An almost uninterrupted eighth note movement characterizes this “German” sentence in presto, which is nevertheless longer than the two following combined. The first theme begins with four eighth octaves, which represent the chord of the basic key, and ends with moving eighth notes of the right hand. A short transition leads chordally from D major, B minor and a dominant seventh chord to the second theme (beginning of bar 24), simple double stops of the right hand stand against ascending and descending eighth notes on the left. With the first interruption of the eighth note movement in bar 45, the exposition draws to a close.

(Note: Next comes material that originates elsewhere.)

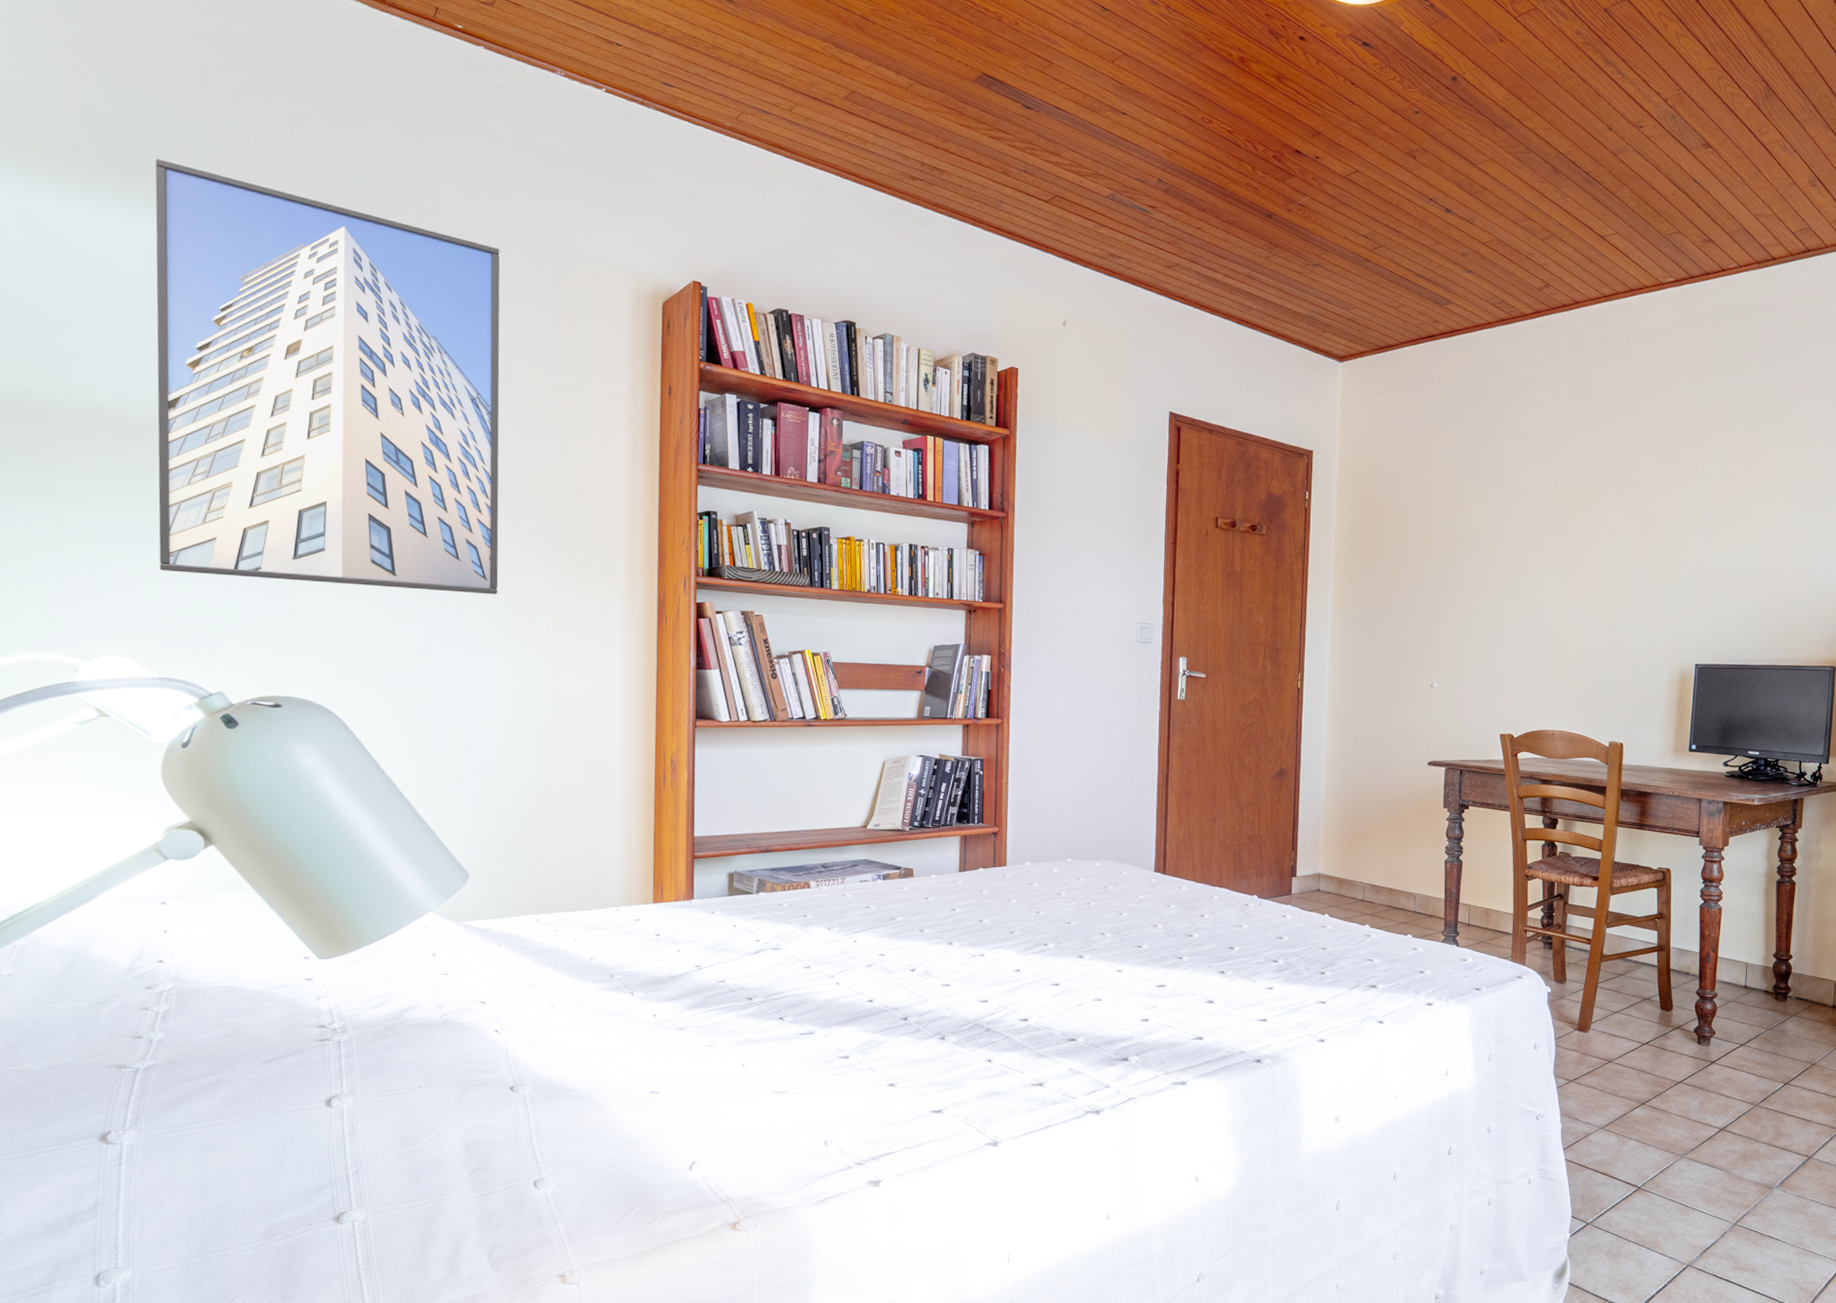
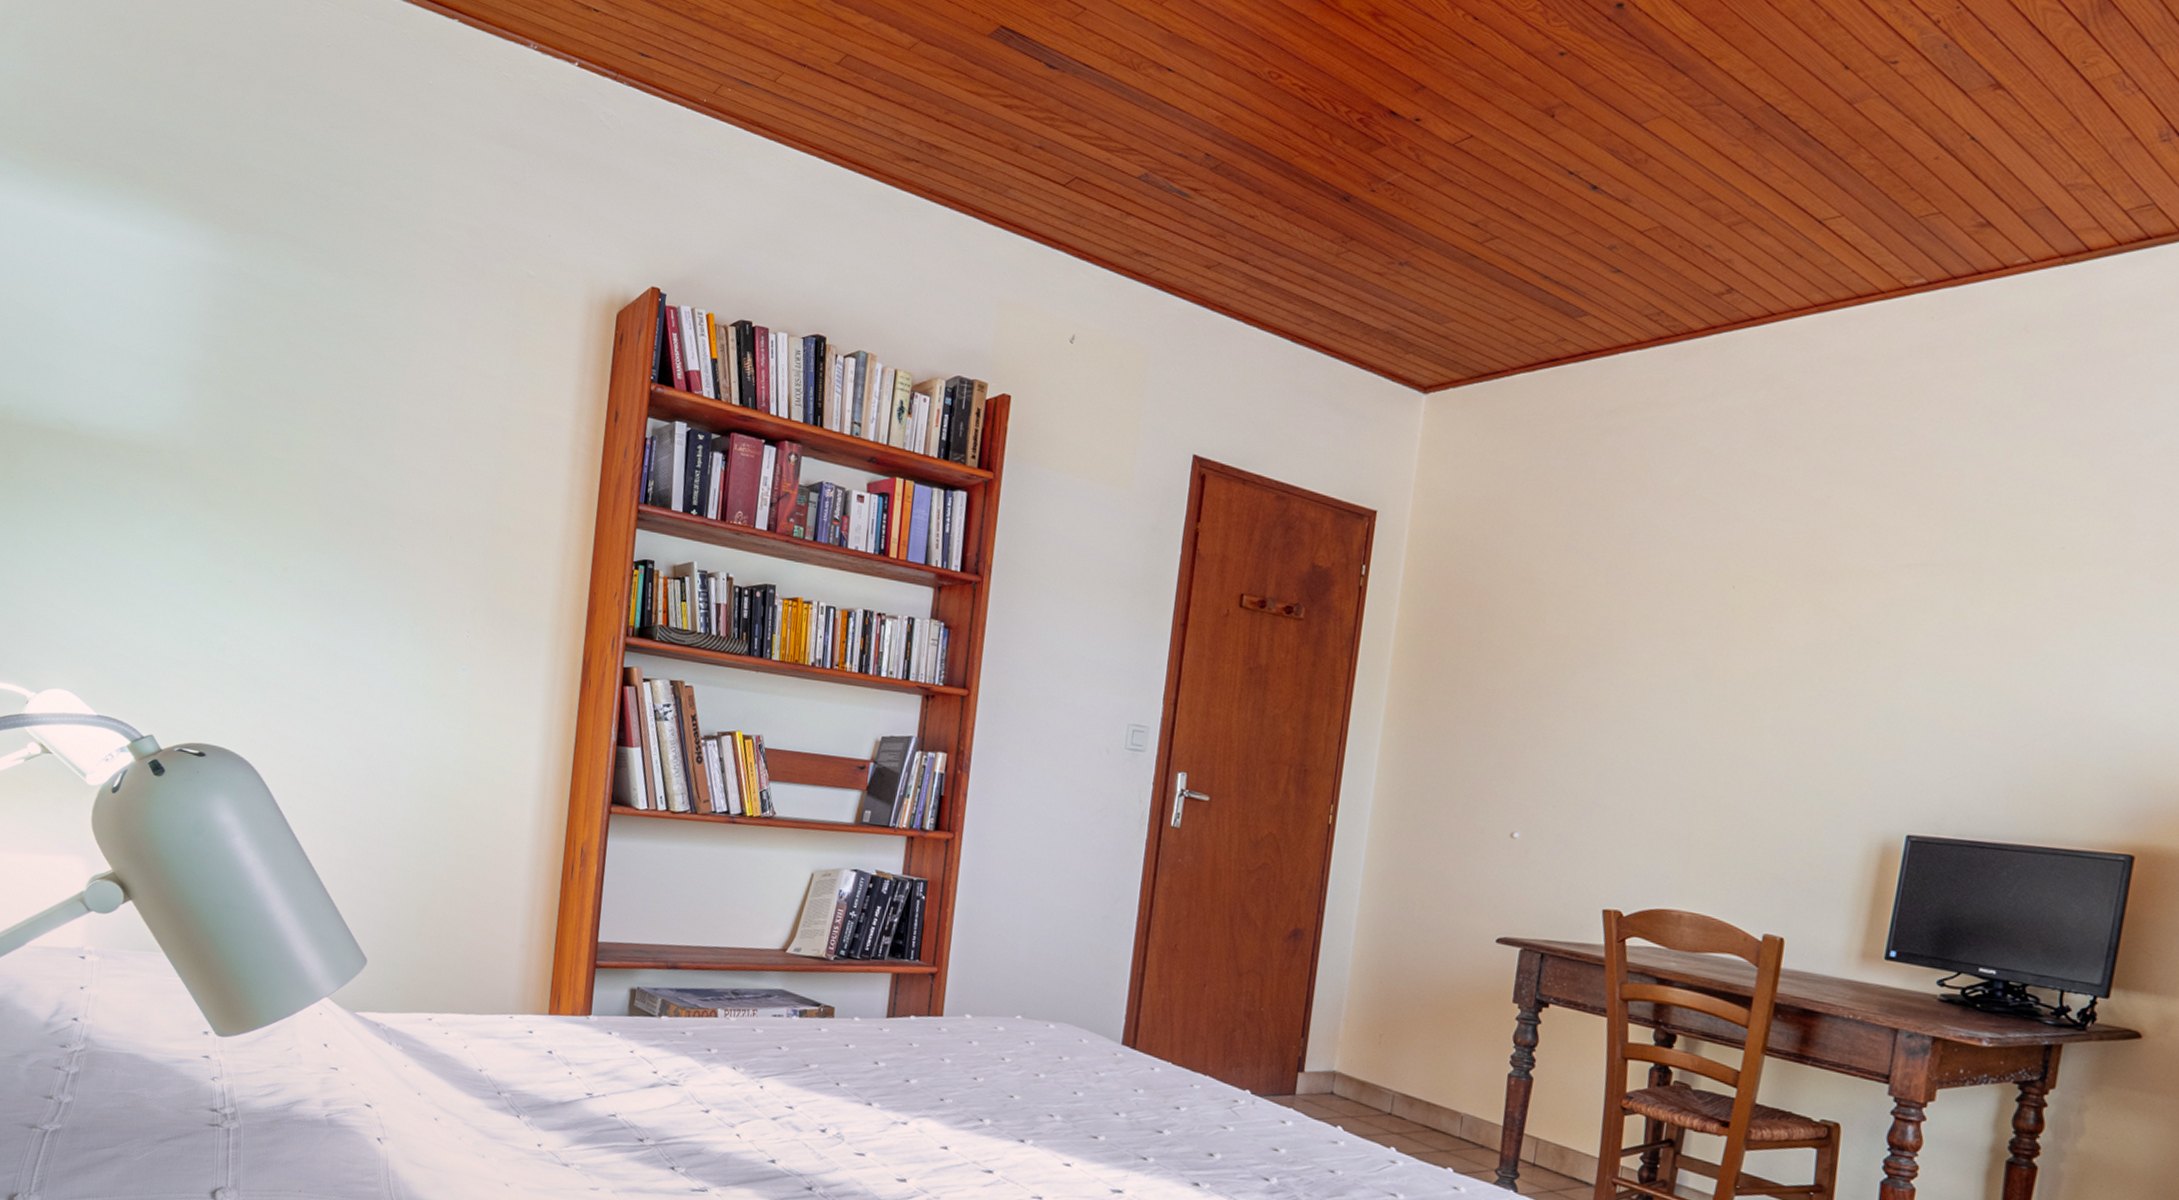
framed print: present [155,159,500,595] -> none [108,157,456,646]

The development (bars 52 to 122) initially leads back to the first theme, but this time in E major instead of G major. Characterized by the translation of the left hand, this section reaches a wide variety of harmonic areas, namely E major from bar 59, C major from bar 67, C minor from bar 83, E flat major from bar 91 and D major from bar 111. Finally, D major, as the dominant of the basic key, passes into the recapitulation in a crescendo.

In comparison to the exposition, there are a few small harmonic changes (bars 134 to 144) in order to allow the movement to end in the basic key of G major. The recapitulation and coda lead the movement to the end in continuous motion; Beethoven prescribes leggiermente dolce for the last 11 bars of the movement .

Second sentence

The movement consists of three parts: a simple melody with chords in the right hand and accompanied by simple eighth notes in the left is repeated unchanged after a slightly more agitated (sixteenth note in the left hand) E flat major middle section (bars 10 to 20). In the coda (from bar 30) the melody, now performed in octaves in the right hand, is combined with a sixteenth-note accompaniment borrowed from the middle section, the movement ends in quiet two-handed piano chords.

Third sentence

The movement is almost exclusively determined by a short, rhythmically concise motif: an eighth note is followed by the upper secondary note and then the starting note as the sixteenth note. This predominance is only interrupted by a short C major section (bars 51 to 66), which consists exclusively of scales and - in the right hand - broken chords. While the theme is initially accompanied by quarter notes, the left hand plays eighth triplets on its second use from bar 35. From bar 72 there are sixteenth notes that accompany the theme, and from bar 80 the melody is varied with triplet octave jumps.

literature

Web links

Individual evidence

  1. ^ Mauser: Beethoven's piano sonatas . 2008, p. 113.